*** Opening of Supplied data ***

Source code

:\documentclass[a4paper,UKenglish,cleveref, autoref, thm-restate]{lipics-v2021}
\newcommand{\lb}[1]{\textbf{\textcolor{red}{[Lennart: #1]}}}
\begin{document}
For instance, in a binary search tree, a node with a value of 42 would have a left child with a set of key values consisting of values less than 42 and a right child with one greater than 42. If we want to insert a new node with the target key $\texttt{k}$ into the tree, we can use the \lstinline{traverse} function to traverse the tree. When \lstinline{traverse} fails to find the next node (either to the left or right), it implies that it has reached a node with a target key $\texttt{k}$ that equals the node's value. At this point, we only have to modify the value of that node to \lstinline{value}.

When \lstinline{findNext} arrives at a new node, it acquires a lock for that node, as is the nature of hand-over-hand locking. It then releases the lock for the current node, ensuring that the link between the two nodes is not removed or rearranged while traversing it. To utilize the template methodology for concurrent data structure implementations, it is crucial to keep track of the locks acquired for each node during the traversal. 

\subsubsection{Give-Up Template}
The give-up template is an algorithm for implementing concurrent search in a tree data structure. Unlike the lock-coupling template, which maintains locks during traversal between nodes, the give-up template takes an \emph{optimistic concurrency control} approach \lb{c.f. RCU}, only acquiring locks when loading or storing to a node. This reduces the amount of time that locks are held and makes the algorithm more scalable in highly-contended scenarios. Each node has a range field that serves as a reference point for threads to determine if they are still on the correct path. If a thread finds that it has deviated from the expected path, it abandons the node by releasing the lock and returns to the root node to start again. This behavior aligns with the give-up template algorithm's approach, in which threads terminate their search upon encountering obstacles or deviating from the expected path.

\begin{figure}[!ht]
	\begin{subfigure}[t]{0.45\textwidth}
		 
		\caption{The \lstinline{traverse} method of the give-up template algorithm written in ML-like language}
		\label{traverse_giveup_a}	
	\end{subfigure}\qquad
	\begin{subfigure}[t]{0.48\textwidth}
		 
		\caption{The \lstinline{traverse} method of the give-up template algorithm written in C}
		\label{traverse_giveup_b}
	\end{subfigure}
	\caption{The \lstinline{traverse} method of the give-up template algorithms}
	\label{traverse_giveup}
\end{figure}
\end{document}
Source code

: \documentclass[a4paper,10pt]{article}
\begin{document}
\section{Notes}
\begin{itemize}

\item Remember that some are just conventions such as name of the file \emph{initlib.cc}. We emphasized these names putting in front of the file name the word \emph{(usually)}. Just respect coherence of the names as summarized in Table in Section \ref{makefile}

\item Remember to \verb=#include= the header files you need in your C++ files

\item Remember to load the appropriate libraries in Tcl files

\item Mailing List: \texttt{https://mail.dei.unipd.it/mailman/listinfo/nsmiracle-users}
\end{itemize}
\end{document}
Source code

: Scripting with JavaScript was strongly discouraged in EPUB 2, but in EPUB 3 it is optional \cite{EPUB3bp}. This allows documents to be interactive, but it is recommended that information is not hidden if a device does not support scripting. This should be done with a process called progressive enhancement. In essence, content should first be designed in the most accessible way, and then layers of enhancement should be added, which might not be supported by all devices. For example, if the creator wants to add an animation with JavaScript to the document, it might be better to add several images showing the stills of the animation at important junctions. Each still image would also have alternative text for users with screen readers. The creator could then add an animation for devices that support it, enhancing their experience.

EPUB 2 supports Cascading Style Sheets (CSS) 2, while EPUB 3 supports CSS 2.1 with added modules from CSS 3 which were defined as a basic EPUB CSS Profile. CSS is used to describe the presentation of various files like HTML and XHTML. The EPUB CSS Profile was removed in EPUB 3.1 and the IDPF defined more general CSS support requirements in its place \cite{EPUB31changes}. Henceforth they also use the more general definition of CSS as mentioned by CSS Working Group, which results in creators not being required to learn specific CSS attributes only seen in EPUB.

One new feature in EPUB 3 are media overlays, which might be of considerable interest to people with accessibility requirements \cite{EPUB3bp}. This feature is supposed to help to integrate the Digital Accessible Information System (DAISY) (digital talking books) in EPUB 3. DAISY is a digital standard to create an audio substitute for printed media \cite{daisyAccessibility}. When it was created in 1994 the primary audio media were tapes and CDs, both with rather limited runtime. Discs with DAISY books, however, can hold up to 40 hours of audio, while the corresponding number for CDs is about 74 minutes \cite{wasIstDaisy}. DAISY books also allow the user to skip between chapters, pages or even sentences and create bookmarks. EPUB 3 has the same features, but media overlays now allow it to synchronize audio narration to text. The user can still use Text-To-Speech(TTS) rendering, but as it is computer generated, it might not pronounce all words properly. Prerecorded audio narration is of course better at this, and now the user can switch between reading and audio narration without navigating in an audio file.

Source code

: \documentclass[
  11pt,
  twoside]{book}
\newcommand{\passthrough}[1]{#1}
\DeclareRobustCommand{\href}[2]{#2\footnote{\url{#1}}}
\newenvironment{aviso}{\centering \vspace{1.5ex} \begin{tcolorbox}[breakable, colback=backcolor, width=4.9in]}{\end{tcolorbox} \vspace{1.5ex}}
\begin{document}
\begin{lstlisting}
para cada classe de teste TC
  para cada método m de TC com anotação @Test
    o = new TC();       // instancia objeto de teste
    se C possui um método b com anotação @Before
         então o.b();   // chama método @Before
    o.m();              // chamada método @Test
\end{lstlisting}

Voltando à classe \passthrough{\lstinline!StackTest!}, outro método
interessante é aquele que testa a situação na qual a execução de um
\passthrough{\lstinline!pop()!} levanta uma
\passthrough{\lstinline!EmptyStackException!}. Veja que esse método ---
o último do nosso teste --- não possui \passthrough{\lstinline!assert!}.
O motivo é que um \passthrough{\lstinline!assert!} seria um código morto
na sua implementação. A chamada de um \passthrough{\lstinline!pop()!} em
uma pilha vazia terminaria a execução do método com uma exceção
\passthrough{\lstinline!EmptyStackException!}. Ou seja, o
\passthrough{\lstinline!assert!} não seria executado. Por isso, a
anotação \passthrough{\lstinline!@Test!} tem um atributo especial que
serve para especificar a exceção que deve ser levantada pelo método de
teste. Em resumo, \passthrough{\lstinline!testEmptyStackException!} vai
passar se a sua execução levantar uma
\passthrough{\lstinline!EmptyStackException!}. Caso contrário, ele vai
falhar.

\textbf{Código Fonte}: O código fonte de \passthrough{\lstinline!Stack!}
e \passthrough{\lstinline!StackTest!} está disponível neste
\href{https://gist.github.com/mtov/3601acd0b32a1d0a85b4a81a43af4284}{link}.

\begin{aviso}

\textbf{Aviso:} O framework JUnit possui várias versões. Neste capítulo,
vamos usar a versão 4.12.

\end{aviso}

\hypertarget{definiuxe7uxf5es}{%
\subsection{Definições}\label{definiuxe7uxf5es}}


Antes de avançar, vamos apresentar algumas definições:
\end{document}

*** Close of Supplied data ***

About this exercise ▸ Each line above must be retyped exactly.

Task answer ▸
Source code

:\documentclass[a4paper,UKenglish,cleveref, autoref, thm-restate]{lipics-v2021}
\newcommand{\lb}[1]{\textbf{\textcolor{red}{[Lennart: #1]}}}
\begin{document}
For instance, in a binary search tree, a node with a value of 42 would have a left child with a set of key values consisting of values less than 42 and a right child with one greater than 42. If we want to insert a new node with the target key $\texttt{k}$ into the tree, we can use the \lstinline{traverse} function to traverse the tree. When \lstinline{traverse} fails to find the next node (either to the left or right), it implies that it has reached a node with a target key $\texttt{k}$ that equals the node's value. At this point, we only have to modify the value of that node to \lstinline{value}.

When \lstinline{findNext} arrives at a new node, it acquires a lock for that node, as is the nature of hand-over-hand locking. It then releases the lock for the current node, ensuring that the link between the two nodes is not removed or rearranged while traversing it. To utilize the template methodology for concurrent data structure implementations, it is crucial to keep track of the locks acquired for each node during the traversal. 

\subsubsection{Give-Up Template}
The give-up template is an algorithm for implementing concurrent search in a tree data structure. Unlike the lock-coupling template, which maintains locks during traversal between nodes, the give-up template takes an \emph{optimistic concurrency control} approach \lb{c.f. RCU}, only acquiring locks when loading or storing to a node. This reduces the amount of time that locks are held and makes the algorithm more scalable in highly-contended scenarios. Each node has a range field that serves as a reference point for threads to determine if they are still on the correct path. If a thread finds that it has deviated from the expected path, it abandons the node by releasing the lock and returns to the root node to start again. This behavior aligns with the give-up template algorithm's approach, in which threads terminate their search upon encountering obstacles or deviating from the expected path.

\begin{figure}[!ht]
	\begin{subfigure}[t]{0.45\textwidth}
		 
		\caption{The \lstinline{traverse} method of the give-up template algorithm written in ML-like language}
		\label{traverse_giveup_a}	
	\end{subfigure}\qquad
	\begin{subfigure}[t]{0.48\textwidth}
		 
		\caption{The \lstinline{traverse} method of the give-up template algorithm written in C}
		\label{traverse_giveup_b}
	\end{subfigure}
	\caption{The \lstinline{traverse} method of the give-up template algorithms}
	\label{traverse_giveup}
\end{figure}
\end{document}
Source code

: \documentclass[a4paper,10pt]{article}
\begin{document}
\section{Notes}
\begin{itemize}

\item Remember that some are just conventions such as name of the file \emph{initlib.cc}. We emphasized these names putting in front of the file name the word \emph{(usually)}. Just respect coherence of the names as summarized in Table in Section \ref{makefile}

\item Remember to \verb=#include= the header files you need in your C++ files

\item Remember to load the appropriate libraries in Tcl files

\item Mailing List: \texttt{https://mail.dei.unipd.it/mailman/listinfo/nsmiracle-users}
\end{itemize}
\end{document}
Source code

: Scripting with JavaScript was strongly discouraged in EPUB 2, but in EPUB 3 it is optional \cite{EPUB3bp}. This allows documents to be interactive, but it is recommended that information is not hidden if a device does not support scripting. This should be done with a process called progressive enhancement. In essence, content should first be designed in the most accessible way, and then layers of enhancement should be added, which might not be supported by all devices. For example, if the creator wants to add an animation with JavaScript to the document, it might be better to add several images showing the stills of the animation at important junctions. Each still image would also have alternative text for users with screen readers. The creator could then add an animation for devices that support it, enhancing their experience.

EPUB 2 supports Cascading Style Sheets (CSS) 2, while EPUB 3 supports CSS 2.1 with added modules from CSS 3 which were defined as a basic EPUB CSS Profile. CSS is used to describe the presentation of various files like HTML and XHTML. The EPUB CSS Profile was removed in EPUB 3.1 and the IDPF defined more general CSS support requirements in its place \cite{EPUB31changes}. Henceforth they also use the more general definition of CSS as mentioned by CSS Working Group, which results in creators not being required to learn specific CSS attributes only seen in EPUB.

One new feature in EPUB 3 are media overlays, which might be of considerable interest to people with accessibility requirements \cite{EPUB3bp}. This feature is supposed to help to integrate the Digital Accessible Information System (DAISY) (digital talking books) in EPUB 3. DAISY is a digital standard to create an audio substitute for printed media \cite{daisyAccessibility}. When it was created in 1994 the primary audio media were tapes and CDs, both with rather limited runtime. Discs with DAISY books, however, can hold up to 40 hours of audio, while the corresponding number for CDs is about 74 minutes \cite{wasIstDaisy}. DAISY books also allow the user to skip between chapters, pages or even sentences and create bookmarks. EPUB 3 has the same features, but media overlays now allow it to synchronize audio narration to text. The user can still use Text-To-Speech(TTS) rendering, but as it is computer generated, it might not pronounce all words properly. Prerecorded audio narration is of course better at this, and now the user can switch between reading and audio narration without navigating in an audio file.

Source code

: \documentclass[
  11pt,
  twoside]{book}
\newcommand{\passthrough}[1]{#1}
\DeclareRobustCommand{\href}[2]{#2\footnote{\url{#1}}}
\newenvironment{aviso}{\centering \vspace{1.5ex} \begin{tcolorbox}[breakable, colback=backcolor, width=4.9in]}{\end{tcolorbox} \vspace{1.5ex}}
\begin{document}
\begin{lstlisting}
para cada classe de teste TC
  para cada método m de TC com anotação @Test
    o = new TC();       // instancia objeto de teste
    se C possui um método b com anotação @Before
         então o.b();   // chama método @Before
    o.m();              // chamada método @Test
\end{lstlisting}

Voltando à classe \passthrough{\lstinline!StackTest!}, outro método
interessante é aquele que testa a situação na qual a execução de um
\passthrough{\lstinline!pop()!} levanta uma
\passthrough{\lstinline!EmptyStackException!}. Veja que esse método ---
o último do nosso teste --- não possui \passthrough{\lstinline!assert!}.
O motivo é que um \passthrough{\lstinline!assert!} seria um código morto
na sua implementação. A chamada de um \passthrough{\lstinline!pop()!} em
uma pilha vazia terminaria a execução do método com uma exceção
\passthrough{\lstinline!EmptyStackException!}. Ou seja, o
\passthrough{\lstinline!assert!} não seria executado. Por isso, a
anotação \passthrough{\lstinline!@Test!} tem um atributo especial que
serve para especificar a exceção que deve ser levantada pelo método de
teste. Em resumo, \passthrough{\lstinline!testEmptyStackException!} vai
passar se a sua execução levantar uma
\passthrough{\lstinline!EmptyStackException!}. Caso contrário, ele vai
falhar.

\textbf{Código Fonte}: O código fonte de \passthrough{\lstinline!Stack!}
e \passthrough{\lstinline!StackTest!} está disponível neste
\href{https://gist.github.com/mtov/3601acd0b32a1d0a85b4a81a43af4284}{link}.

\begin{aviso}

\textbf{Aviso:} O framework JUnit possui várias versões. Neste capítulo,
vamos usar a versão 4.12.

\end{aviso}

\hypertarget{definiuxe7uxf5es}{%
\subsection{Definições}\label{definiuxe7uxf5es}}


Antes de avançar, vamos apresentar algumas definições:
\end{document}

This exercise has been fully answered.